Work task
Start at the line below containing "left eye: (134, 195)" and stop at the line containing "right eye: (119, 197)". Repeat every line of that stretch exactly, and nothing outside it.

Information shown
⁂

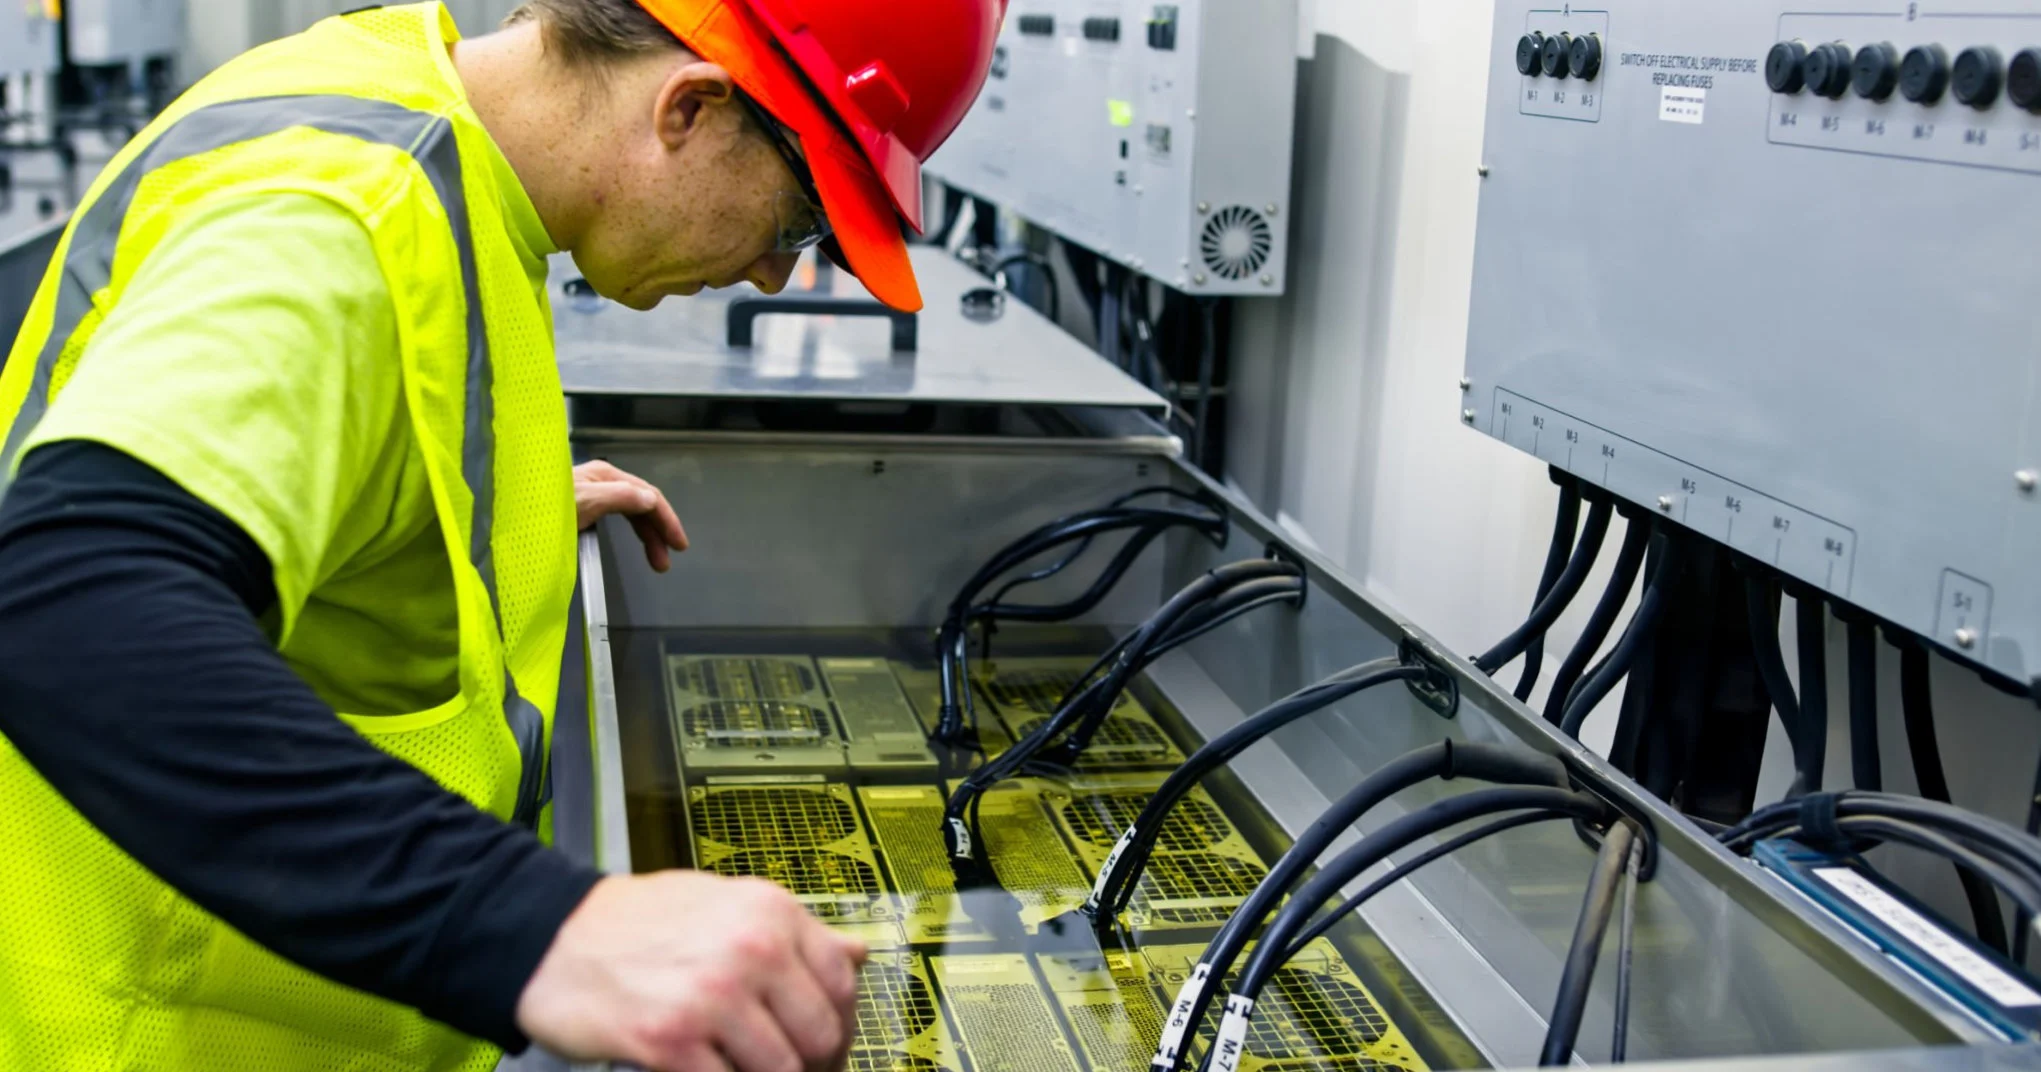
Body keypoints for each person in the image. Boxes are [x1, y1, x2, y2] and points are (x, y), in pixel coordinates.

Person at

⁂

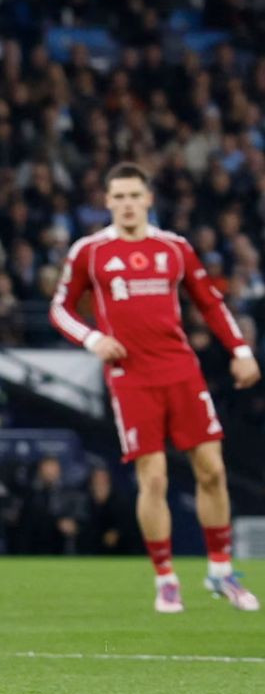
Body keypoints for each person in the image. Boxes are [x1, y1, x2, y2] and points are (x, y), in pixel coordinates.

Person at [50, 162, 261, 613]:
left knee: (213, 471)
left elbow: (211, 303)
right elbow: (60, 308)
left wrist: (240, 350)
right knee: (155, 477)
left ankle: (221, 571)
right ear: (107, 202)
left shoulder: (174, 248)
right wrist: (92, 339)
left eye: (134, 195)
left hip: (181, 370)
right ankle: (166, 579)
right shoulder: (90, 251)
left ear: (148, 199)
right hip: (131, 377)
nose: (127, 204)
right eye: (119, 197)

⁂

Expected answer
left eye: (134, 195)
left hip: (181, 370)
right ankle: (166, 579)
right shoulder: (90, 251)
left ear: (148, 199)
right hip: (131, 377)
nose: (127, 204)
right eye: (119, 197)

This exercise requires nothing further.